Все это удручающе подействовало на меня. Безжалостные люди не только погубили Степу Оконешникова, они как бы надругались над всеми нами, кто вложил столько силы, энергии, труда, воли, столько сердечной теплоты, чтобы вырвать этого человека у опасной болезни, приобщить ли нормальной жизни... Вырвали, дали здоровье — и вот вам!.. Это выглядело так уродливо, так расходилось с теми идеями гуманизма, которыми проникнута наша врачебная профессия!

Тут же я узнал о факте несколько иного характера, но также удивившем меня. Оказывается, приблизительно в те же годы был взорван, причем с большим трудом, великолепный собор, стоявший на возвышенности и являвшийся украшением города. Как известно, древние зодчие на Руси славились умением не только творить, чудеса по созданию дворцов и церквей, но и выбирать им место. Посмотрите на русские села, как великолепно на высоких берегах рек стоят стройные колокольни, изящно вписанные в ансамбль всей окрути. Уберите эту церковь, и потускнеет весь вид села, сделается серым, будничным.

Собор в Киренске, выстроенный более столетия назад на народные средства, в ознаменование победы русского воинства, был украшением города, и виден он был на много километров с пароходов и плотов, идущих по Лене. И мы можем только искренне сожалеть, что находятся люди, которые по соображениям, по-видимому, ничего общего не имеющим с антирелигиозной борьбой, губят прекрасные памятники истории. А. С. Пушкин писал:

Два чувства дивно близки нам,
В них обретает сердце пищу:
Любовь к родному пепелищу,
Любовь к отеческим гробам.
(На них основано от века
По воле бога самого
Самостоянье человека,
Залог величия его).

А в прозе он сказал: «Уважение к минувшему — вот черта, отделяющая образованность от дикости».

Православная церковь с древних времен была не только местом моления верующих, она долгое время оставалась единственным рассадником грамотности на Руси. Известно, что первая школа и первая библиотека у нас были открыты при Киево-Печерской лавре.

В стране создано общество охраны памятников старины и культуры. Во многих городах старинные здания, церкви — в строительных лесах. Идет реставрация. Между тем, ох, как много прекрасных памятников было разрушено. Как ленинградец, с сожалением вспоминаю тот факт, что сравнительно недавно, в 1962 году по неизвестным причинам был снят с охраны государством и снесен шедевр русской архитектуры — церковь на Сенной площади.

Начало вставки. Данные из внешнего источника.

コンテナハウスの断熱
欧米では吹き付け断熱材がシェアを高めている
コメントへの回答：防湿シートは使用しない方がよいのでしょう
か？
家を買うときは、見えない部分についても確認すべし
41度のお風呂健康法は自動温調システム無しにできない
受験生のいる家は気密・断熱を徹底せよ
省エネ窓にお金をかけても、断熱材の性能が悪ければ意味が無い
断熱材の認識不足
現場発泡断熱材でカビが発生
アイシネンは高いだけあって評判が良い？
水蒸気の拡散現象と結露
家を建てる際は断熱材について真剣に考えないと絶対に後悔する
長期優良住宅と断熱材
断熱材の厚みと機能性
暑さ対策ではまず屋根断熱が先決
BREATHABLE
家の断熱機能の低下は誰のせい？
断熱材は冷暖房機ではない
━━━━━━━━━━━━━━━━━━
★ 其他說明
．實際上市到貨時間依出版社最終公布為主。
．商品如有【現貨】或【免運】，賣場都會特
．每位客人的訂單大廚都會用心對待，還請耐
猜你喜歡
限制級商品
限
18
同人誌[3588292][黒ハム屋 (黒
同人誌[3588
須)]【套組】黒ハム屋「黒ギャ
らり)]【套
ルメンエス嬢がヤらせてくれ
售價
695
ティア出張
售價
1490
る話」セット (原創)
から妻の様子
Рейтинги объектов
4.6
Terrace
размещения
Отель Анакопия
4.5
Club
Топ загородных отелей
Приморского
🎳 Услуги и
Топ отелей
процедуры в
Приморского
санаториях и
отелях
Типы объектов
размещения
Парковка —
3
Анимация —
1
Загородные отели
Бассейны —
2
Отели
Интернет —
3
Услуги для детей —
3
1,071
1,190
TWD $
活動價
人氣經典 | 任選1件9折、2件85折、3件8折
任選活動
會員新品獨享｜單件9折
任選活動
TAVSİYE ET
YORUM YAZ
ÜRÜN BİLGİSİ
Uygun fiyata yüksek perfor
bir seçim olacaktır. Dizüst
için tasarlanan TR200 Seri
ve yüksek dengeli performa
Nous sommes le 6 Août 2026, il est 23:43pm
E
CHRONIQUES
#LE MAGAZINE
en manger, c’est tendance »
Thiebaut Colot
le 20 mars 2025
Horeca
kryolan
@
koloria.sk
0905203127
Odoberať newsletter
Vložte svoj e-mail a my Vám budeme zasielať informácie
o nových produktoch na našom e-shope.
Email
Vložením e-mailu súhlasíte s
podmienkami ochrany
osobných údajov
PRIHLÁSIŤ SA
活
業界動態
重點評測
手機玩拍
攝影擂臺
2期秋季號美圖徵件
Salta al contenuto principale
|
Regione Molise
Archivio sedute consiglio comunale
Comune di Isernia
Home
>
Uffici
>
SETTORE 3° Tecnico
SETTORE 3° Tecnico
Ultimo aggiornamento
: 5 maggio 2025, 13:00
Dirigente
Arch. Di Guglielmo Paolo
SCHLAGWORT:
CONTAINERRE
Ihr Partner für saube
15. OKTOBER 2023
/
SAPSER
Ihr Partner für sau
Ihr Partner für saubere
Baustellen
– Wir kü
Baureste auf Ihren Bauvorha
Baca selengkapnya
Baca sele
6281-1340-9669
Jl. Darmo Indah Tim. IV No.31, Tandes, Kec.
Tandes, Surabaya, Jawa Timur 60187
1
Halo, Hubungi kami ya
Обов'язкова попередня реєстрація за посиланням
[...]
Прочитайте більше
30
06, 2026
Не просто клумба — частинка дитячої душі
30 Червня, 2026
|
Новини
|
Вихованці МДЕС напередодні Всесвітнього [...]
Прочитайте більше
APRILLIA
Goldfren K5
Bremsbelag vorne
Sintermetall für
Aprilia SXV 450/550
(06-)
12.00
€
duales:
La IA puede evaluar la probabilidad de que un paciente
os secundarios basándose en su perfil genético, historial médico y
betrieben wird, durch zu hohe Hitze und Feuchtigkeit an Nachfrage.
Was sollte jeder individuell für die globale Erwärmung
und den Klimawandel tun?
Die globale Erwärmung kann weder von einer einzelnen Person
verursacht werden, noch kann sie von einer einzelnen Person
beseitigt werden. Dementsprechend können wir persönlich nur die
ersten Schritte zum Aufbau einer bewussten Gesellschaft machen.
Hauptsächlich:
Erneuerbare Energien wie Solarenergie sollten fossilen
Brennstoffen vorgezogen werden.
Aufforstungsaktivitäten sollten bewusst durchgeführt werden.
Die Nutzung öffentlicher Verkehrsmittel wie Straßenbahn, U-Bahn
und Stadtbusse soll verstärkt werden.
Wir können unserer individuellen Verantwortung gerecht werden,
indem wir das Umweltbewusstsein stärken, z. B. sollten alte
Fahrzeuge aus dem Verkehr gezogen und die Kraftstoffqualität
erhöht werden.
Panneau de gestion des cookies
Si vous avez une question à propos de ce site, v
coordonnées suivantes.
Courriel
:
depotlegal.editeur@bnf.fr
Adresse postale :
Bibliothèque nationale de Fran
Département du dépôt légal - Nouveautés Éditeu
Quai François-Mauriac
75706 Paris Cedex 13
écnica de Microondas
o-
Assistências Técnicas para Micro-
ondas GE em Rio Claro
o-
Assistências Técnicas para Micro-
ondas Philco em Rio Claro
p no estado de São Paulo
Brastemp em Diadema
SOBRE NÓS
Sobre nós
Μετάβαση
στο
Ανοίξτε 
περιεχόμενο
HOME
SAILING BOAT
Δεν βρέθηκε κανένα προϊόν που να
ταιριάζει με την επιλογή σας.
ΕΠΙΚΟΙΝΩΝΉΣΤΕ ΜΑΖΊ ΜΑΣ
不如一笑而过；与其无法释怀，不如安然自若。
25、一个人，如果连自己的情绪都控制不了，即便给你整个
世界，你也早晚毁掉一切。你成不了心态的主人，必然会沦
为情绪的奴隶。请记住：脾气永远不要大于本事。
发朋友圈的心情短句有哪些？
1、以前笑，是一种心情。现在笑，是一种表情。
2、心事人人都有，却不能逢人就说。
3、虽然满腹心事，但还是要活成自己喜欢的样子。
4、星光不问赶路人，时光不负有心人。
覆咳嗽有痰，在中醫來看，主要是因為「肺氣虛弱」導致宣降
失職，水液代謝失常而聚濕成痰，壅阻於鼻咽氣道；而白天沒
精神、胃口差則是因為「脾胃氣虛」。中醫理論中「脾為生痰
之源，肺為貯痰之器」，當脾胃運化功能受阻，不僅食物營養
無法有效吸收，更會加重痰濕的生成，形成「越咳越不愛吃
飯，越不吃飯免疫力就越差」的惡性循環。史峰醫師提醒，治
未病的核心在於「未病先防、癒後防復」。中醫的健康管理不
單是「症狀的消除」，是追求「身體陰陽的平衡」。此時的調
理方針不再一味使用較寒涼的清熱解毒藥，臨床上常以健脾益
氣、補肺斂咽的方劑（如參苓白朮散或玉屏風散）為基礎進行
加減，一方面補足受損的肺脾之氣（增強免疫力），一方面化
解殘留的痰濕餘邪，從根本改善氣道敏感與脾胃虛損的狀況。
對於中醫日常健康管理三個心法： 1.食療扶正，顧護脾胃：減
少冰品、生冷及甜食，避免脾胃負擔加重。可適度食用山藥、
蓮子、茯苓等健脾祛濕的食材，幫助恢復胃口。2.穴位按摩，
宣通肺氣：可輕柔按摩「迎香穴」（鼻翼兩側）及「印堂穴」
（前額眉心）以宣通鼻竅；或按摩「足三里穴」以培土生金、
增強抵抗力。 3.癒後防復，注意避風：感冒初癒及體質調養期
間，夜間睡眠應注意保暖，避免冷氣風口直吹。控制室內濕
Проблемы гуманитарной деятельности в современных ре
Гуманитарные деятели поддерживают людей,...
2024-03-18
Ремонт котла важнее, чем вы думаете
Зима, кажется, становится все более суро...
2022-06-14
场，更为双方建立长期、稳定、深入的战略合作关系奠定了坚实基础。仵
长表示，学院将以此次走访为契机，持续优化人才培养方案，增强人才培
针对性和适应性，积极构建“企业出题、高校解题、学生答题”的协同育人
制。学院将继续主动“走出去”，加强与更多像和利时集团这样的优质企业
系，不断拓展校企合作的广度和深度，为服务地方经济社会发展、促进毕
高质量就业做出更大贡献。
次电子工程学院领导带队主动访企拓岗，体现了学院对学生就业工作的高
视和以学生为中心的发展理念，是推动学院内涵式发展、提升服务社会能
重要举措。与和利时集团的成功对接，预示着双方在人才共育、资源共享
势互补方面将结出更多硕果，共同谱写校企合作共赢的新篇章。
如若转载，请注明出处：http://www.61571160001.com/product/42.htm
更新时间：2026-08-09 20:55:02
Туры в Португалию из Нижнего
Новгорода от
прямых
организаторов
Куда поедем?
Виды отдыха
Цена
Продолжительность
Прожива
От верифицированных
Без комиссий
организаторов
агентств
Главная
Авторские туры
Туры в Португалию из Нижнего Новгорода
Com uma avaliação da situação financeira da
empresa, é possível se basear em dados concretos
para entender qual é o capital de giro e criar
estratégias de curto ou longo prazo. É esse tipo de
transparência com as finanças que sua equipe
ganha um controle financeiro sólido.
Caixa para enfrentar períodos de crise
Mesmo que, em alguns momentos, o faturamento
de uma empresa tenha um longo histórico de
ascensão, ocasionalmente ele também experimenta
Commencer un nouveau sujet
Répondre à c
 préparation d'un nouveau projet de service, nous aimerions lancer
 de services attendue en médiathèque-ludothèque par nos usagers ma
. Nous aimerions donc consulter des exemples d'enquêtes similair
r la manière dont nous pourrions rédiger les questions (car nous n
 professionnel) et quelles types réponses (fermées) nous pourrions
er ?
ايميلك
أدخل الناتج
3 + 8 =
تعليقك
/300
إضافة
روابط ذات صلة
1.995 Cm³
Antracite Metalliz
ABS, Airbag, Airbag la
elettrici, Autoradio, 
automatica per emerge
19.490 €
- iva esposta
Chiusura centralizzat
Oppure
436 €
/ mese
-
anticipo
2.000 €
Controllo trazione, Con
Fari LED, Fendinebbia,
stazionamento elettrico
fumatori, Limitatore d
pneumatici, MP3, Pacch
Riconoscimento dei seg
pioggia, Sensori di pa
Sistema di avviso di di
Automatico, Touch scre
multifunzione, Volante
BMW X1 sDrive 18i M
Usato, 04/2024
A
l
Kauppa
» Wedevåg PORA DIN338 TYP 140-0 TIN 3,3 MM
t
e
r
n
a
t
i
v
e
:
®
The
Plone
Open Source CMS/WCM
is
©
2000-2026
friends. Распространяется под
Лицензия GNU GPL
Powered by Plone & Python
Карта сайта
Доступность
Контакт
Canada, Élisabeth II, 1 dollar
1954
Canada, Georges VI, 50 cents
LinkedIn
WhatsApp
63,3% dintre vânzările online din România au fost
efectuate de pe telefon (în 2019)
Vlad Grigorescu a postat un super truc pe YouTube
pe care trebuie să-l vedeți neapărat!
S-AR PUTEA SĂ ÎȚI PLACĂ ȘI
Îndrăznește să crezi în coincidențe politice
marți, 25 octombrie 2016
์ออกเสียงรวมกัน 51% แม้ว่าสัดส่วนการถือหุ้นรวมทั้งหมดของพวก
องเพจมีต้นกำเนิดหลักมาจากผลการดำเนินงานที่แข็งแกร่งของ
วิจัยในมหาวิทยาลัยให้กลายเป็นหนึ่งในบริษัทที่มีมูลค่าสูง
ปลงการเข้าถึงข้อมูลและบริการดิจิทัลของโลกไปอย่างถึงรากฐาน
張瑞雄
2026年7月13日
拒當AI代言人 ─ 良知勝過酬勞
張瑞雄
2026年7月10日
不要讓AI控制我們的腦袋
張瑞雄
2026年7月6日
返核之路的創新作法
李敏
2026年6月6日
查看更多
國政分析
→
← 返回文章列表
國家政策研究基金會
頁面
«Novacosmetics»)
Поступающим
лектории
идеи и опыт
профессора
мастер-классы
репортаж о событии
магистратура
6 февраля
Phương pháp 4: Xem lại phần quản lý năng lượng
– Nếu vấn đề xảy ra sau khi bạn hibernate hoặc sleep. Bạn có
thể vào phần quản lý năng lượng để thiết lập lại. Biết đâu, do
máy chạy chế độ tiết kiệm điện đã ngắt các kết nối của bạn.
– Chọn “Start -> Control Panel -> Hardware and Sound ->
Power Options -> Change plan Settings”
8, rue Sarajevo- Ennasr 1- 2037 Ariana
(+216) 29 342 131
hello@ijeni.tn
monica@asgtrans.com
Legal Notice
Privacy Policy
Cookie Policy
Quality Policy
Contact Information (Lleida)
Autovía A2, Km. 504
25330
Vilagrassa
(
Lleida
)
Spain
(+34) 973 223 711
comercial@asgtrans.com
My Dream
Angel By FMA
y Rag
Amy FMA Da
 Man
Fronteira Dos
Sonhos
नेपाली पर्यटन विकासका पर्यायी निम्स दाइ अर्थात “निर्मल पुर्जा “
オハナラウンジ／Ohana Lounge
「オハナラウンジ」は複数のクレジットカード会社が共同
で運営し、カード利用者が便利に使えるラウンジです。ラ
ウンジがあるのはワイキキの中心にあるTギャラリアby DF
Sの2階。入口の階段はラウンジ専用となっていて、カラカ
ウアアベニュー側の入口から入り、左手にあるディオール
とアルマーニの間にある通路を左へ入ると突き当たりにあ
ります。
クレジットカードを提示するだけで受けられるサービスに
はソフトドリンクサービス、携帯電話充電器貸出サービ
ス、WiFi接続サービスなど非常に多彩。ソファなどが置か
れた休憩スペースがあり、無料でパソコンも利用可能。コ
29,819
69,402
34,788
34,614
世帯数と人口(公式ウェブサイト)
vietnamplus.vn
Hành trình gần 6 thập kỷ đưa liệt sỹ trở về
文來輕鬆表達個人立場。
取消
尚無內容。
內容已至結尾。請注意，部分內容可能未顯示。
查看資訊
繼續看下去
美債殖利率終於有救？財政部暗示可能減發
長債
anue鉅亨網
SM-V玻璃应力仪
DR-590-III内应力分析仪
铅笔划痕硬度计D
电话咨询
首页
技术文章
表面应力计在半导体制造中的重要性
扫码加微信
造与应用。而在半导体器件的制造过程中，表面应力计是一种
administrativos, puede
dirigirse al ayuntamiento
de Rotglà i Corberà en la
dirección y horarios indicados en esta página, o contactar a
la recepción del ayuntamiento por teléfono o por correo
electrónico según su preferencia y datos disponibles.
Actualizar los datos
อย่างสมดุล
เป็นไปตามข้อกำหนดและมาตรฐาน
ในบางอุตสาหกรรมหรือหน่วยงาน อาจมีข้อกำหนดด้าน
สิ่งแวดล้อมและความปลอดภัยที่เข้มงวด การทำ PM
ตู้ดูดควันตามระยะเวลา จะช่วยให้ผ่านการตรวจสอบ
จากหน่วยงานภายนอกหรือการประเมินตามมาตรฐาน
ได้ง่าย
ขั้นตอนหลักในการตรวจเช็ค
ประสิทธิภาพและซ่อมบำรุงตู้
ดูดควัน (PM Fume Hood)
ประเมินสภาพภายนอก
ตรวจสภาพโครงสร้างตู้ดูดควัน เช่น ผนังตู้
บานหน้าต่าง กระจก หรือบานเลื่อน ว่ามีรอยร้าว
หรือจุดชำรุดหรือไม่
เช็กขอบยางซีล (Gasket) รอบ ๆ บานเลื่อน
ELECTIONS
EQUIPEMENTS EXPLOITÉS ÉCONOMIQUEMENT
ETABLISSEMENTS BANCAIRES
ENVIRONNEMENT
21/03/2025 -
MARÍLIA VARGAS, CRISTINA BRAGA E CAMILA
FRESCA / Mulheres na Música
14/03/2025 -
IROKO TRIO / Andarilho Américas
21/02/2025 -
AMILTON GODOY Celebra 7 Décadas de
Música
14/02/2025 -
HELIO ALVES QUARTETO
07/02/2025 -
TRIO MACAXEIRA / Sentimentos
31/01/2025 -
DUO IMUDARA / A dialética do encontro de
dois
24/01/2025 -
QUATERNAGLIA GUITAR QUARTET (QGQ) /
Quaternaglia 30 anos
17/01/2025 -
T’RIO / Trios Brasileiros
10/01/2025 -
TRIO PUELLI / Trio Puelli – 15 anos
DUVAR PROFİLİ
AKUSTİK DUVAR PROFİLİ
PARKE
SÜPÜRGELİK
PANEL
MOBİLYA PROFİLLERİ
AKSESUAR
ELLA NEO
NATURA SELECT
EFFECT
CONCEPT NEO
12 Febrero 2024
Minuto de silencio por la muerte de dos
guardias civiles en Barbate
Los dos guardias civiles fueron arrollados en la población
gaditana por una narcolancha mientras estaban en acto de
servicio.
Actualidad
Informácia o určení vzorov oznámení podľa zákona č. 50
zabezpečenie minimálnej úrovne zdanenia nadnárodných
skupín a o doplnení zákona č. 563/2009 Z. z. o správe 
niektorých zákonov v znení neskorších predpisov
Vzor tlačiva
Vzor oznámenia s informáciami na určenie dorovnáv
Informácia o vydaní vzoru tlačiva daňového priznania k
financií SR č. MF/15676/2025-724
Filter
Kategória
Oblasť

Нужно учиться дальше. Если я останусь здесь, в Киренске, неизбежно буду повторять уже известное, получится затяжное топтание на месте. В хирургии есть высоты, и я чувствую, что способен их достичь.

Так размышлял я после четырех лет работы в родном городке. И знал, что уехать будет нелегко, хотя к этому времени как в нашей, так и в городской больнице появилось немало врачей — выпускников медицинских факультетов. Против будет Ленводздравотдел: не захочет расстаться с надежным специалистом. Станут возражать в райкоме партии: в крае важен каждый активный коммунист... Так оно и вышло! Изрядно помыкался, прежде чем получил разрешение отправиться на учебу. А ведь проработал я здесь не два года, как обязывал договор, а вдвое больше! И то, что в конкурсе больниц наша вышла на первое место в Восточно-Сибирском крае, ничуть не помогало ее главврачу. Наоборот, мне говорили: видишь, как прекрасно наладил дело, как же можно тебя отпускать?